Once he found it, 9Wants to Know told him he could file a complaint with the Colorado Division of Insurance.

He did just that, and a few months later a representative with the Colorado Division of Insurance notified him that his insurance company would pay the rest of the surgeon’s bill.

Let’s recap.

Malone went to an in-network hospital, received an out-of-network bill, was sued by a collections company, lost in court, and received a lien on his home.

And only after all of that did the Colorado Division of Insurance notify him that he should have never been responsible for the debt.

The problem, at least in part, lies in the fact that the 2006 Colorado law does not forbid providers from sending balance bills to patients.

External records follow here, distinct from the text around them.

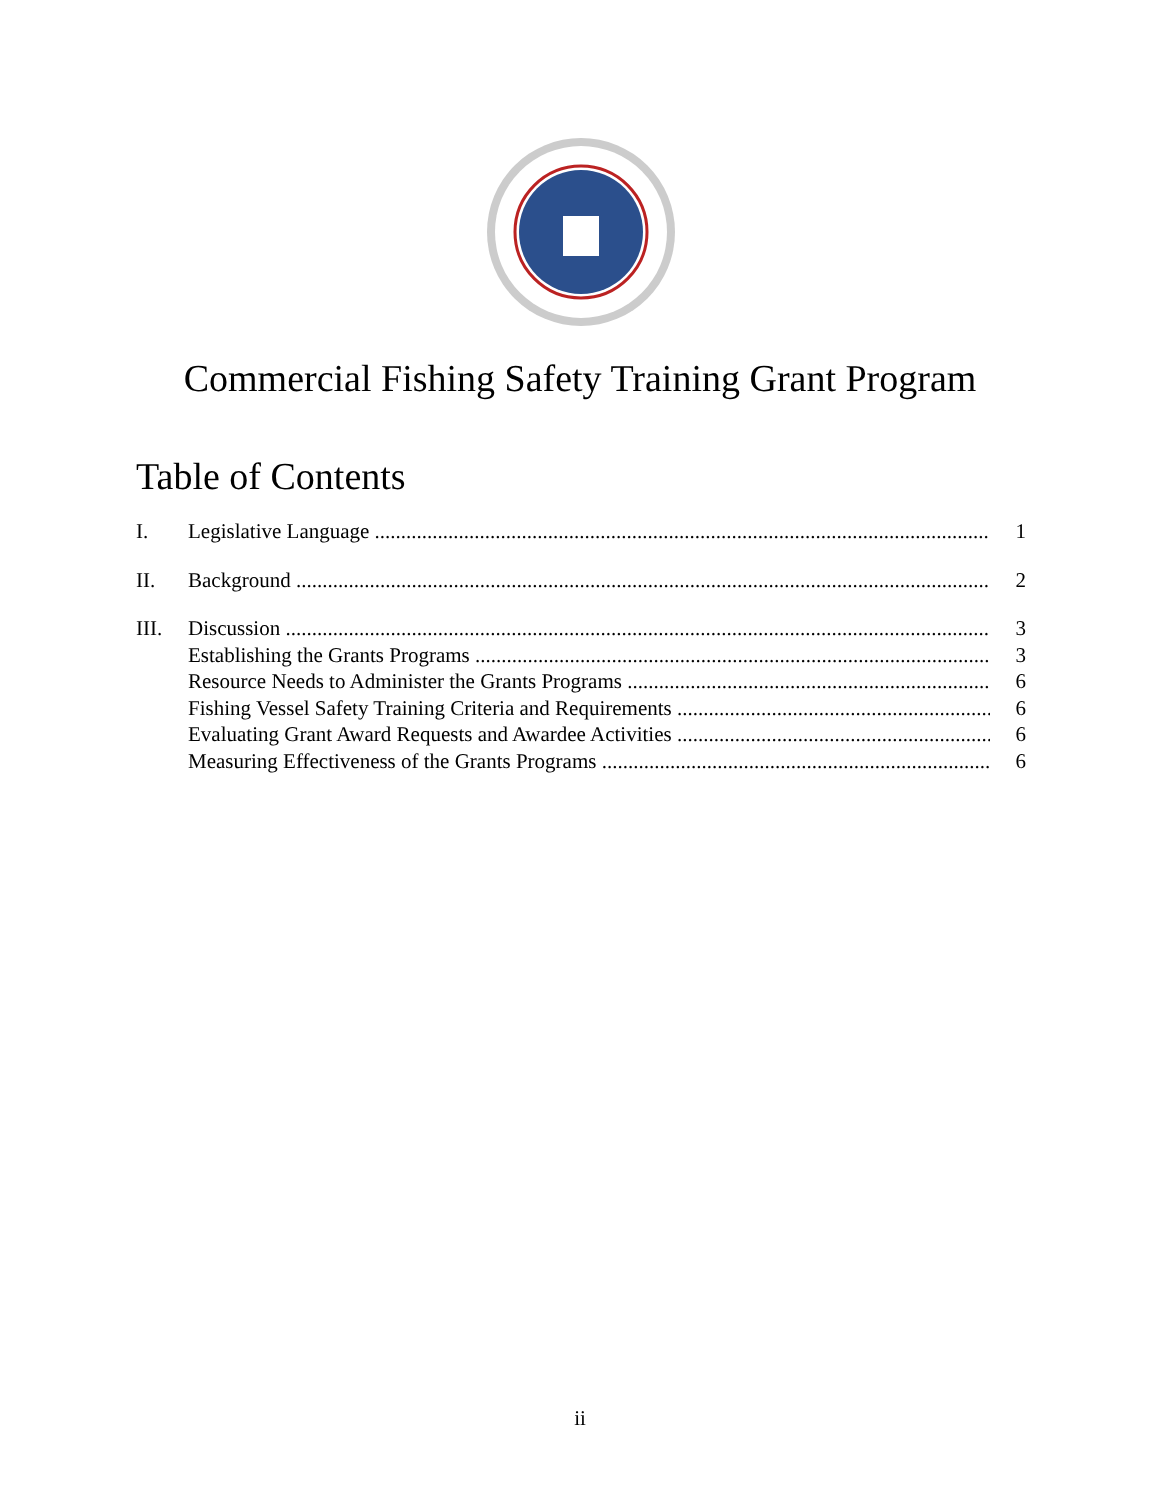Commercial Fishing Safety Training Grant Program
Table of Contents
I. Legislative Language 1
II. Background 2
III. Discussion 3
Establishing the Grants Programs 3
Resource Needs to Administer the Grants Programs 6
Fishing Vessel Safety Training Criteria and Requirements 6
Evaluating Grant Award Requests and Awardee Activities 6
Measuring Effectiveness of the Grants Programs 6
ii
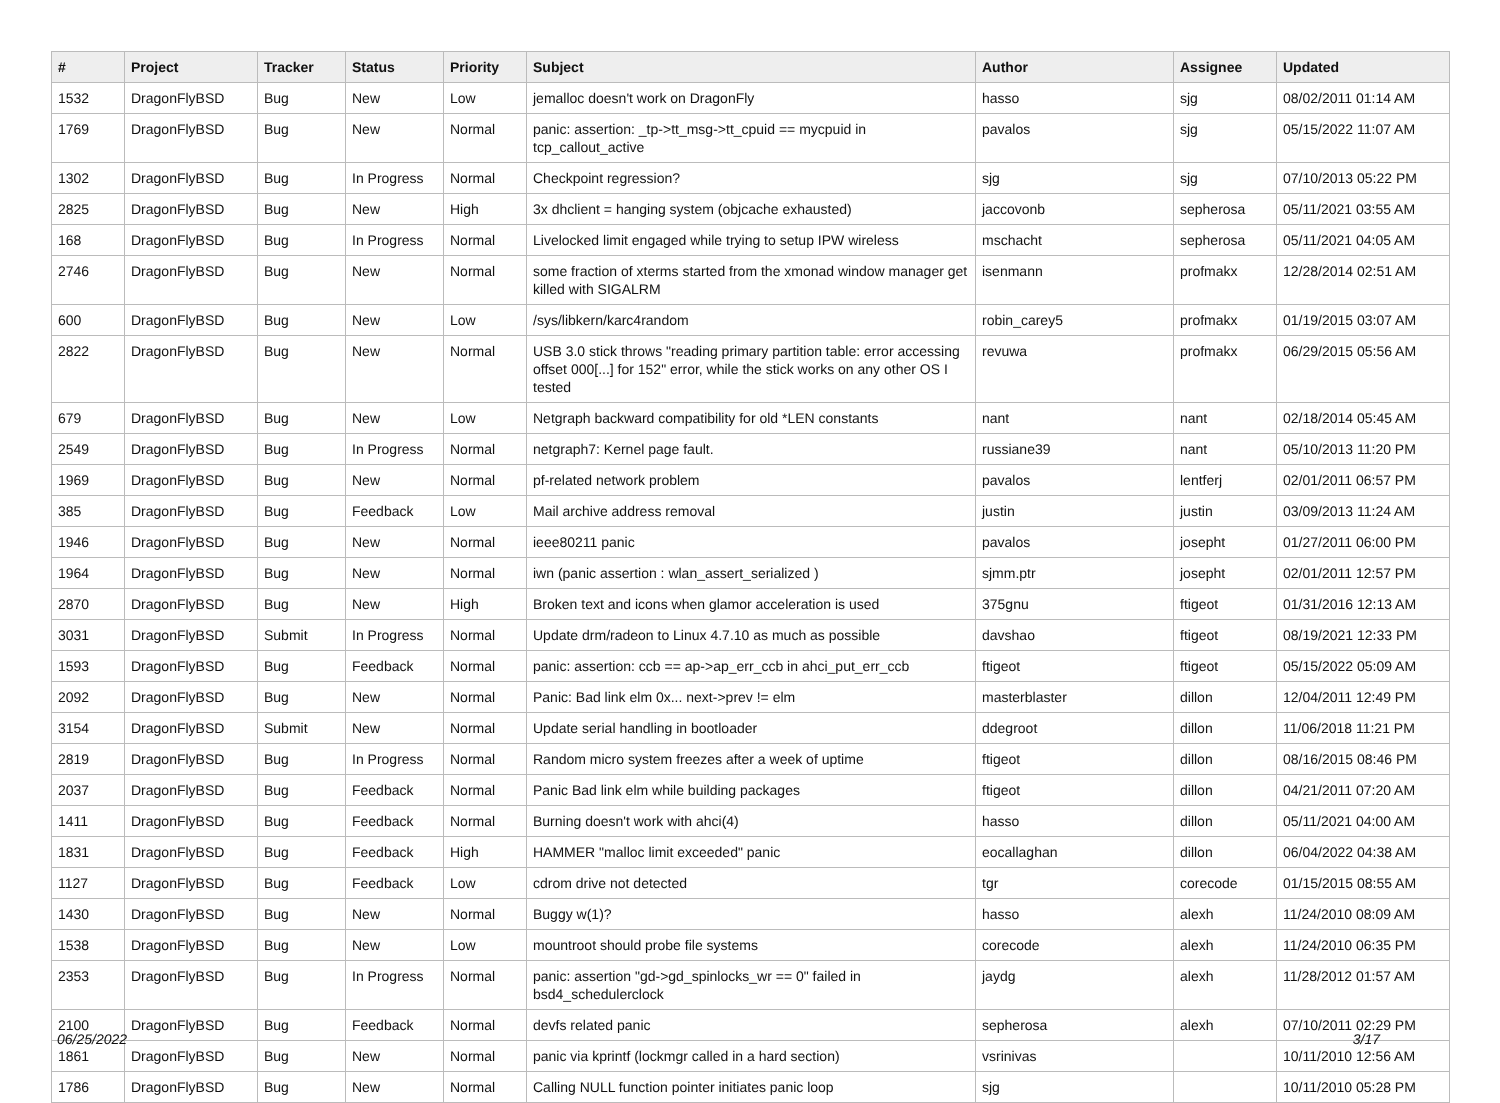| # | Project | Tracker | Status | Priority | Subject | Author | Assignee | Updated |
| --- | --- | --- | --- | --- | --- | --- | --- | --- |
| 1532 | DragonFlyBSD | Bug | New | Low | jemalloc doesn't work on DragonFly | hasso | sjg | 08/02/2011 01:14 AM |
| 1769 | DragonFlyBSD | Bug | New | Normal | panic: assertion: _tp->tt_msg->tt_cpuid == mycpuid in tcp_callout_active | pavalos | sjg | 05/15/2022 11:07 AM |
| 1302 | DragonFlyBSD | Bug | In Progress | Normal | Checkpoint regression? | sjg | sjg | 07/10/2013 05:22 PM |
| 2825 | DragonFlyBSD | Bug | New | High | 3x dhclient = hanging system (objcache exhausted) | jaccovonb | sepherosa | 05/11/2021 03:55 AM |
| 168 | DragonFlyBSD | Bug | In Progress | Normal | Livelocked limit engaged while trying to setup IPW wireless | mschacht | sepherosa | 05/11/2021 04:05 AM |
| 2746 | DragonFlyBSD | Bug | New | Normal | some fraction of xterms started from the xmonad window manager get killed with SIGALRM | isenmann | profmakx | 12/28/2014 02:51 AM |
| 600 | DragonFlyBSD | Bug | New | Low | /sys/libkern/karc4random | robin_carey5 | profmakx | 01/19/2015 03:07 AM |
| 2822 | DragonFlyBSD | Bug | New | Normal | USB 3.0 stick throws "reading primary partition table: error accessing offset 000[...] for 152" error, while the stick works on any other OS I tested | revuwa | profmakx | 06/29/2015 05:56 AM |
| 679 | DragonFlyBSD | Bug | New | Low | Netgraph backward compatibility for old *LEN constants | nant | nant | 02/18/2014 05:45 AM |
| 2549 | DragonFlyBSD | Bug | In Progress | Normal | netgraph7: Kernel page fault. | russiane39 | nant | 05/10/2013 11:20 PM |
| 1969 | DragonFlyBSD | Bug | New | Normal | pf-related network problem | pavalos | lentferj | 02/01/2011 06:57 PM |
| 385 | DragonFlyBSD | Bug | Feedback | Low | Mail archive address removal | justin | justin | 03/09/2013 11:24 AM |
| 1946 | DragonFlyBSD | Bug | New | Normal | ieee80211 panic | pavalos | josepht | 01/27/2011 06:00 PM |
| 1964 | DragonFlyBSD | Bug | New | Normal | iwn (panic assertion : wlan_assert_serialized ) | sjmm.ptr | josepht | 02/01/2011 12:57 PM |
| 2870 | DragonFlyBSD | Bug | New | High | Broken text and icons when glamor acceleration is used | 375gnu | ftigeot | 01/31/2016 12:13 AM |
| 3031 | DragonFlyBSD | Submit | In Progress | Normal | Update drm/radeon to Linux 4.7.10 as much as possible | davshao | ftigeot | 08/19/2021 12:33 PM |
| 1593 | DragonFlyBSD | Bug | Feedback | Normal | panic: assertion: ccb == ap->ap_err_ccb in ahci_put_err_ccb | ftigeot | ftigeot | 05/15/2022 05:09 AM |
| 2092 | DragonFlyBSD | Bug | New | Normal | Panic: Bad link elm 0x... next->prev != elm | masterblaster | dillon | 12/04/2011 12:49 PM |
| 3154 | DragonFlyBSD | Submit | New | Normal | Update serial handling in bootloader | ddegroot | dillon | 11/06/2018 11:21 PM |
| 2819 | DragonFlyBSD | Bug | In Progress | Normal | Random micro system freezes after a week of uptime | ftigeot | dillon | 08/16/2015 08:46 PM |
| 2037 | DragonFlyBSD | Bug | Feedback | Normal | Panic Bad link elm while building packages | ftigeot | dillon | 04/21/2011 07:20 AM |
| 1411 | DragonFlyBSD | Bug | Feedback | Normal | Burning doesn't work with ahci(4) | hasso | dillon | 05/11/2021 04:00 AM |
| 1831 | DragonFlyBSD | Bug | Feedback | High | HAMMER "malloc limit exceeded" panic | eocallaghan | dillon | 06/04/2022 04:38 AM |
| 1127 | DragonFlyBSD | Bug | Feedback | Low | cdrom drive not detected | tgr | corecode | 01/15/2015 08:55 AM |
| 1430 | DragonFlyBSD | Bug | New | Normal | Buggy w(1)? | hasso | alexh | 11/24/2010 08:09 AM |
| 1538 | DragonFlyBSD | Bug | New | Low | mountroot should probe file systems | corecode | alexh | 11/24/2010 06:35 PM |
| 2353 | DragonFlyBSD | Bug | In Progress | Normal | panic: assertion "gd->gd_spinlocks_wr == 0" failed in bsd4_schedulerclock | jaydg | alexh | 11/28/2012 01:57 AM |
| 2100 | DragonFlyBSD | Bug | Feedback | Normal | devfs related panic | sepherosa | alexh | 07/10/2011 02:29 PM |
| 1861 | DragonFlyBSD | Bug | New | Normal | panic via kprintf (lockmgr called in a hard section) | vsrinivas | | 10/11/2010 12:56 AM |
| 1786 | DragonFlyBSD | Bug | New | Normal | Calling NULL function pointer initiates panic loop | sjg | | 10/11/2010 05:28 PM |
06/25/2022 3/17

Lacking any legal requirement not to send balance bills, doctors – and the collections companies they utilize – are then free to sue patients, place liens, and garnish the wages of people who are potentially unaware of the minimal protection afforded them under the 2006 law.

“I have said that – as an attorney – if I sent bills like that to people I know who didn’t owe them, I would be disciplined by my profession,” said attorney and Colorado State Senator Bob Gardner (R-Colorado Springs).

“Consumers are the ones who are really hurt by this,” he said. “It’s unjust.”

He’s contemplating sponsoring a new round of balance billing legislation early next year.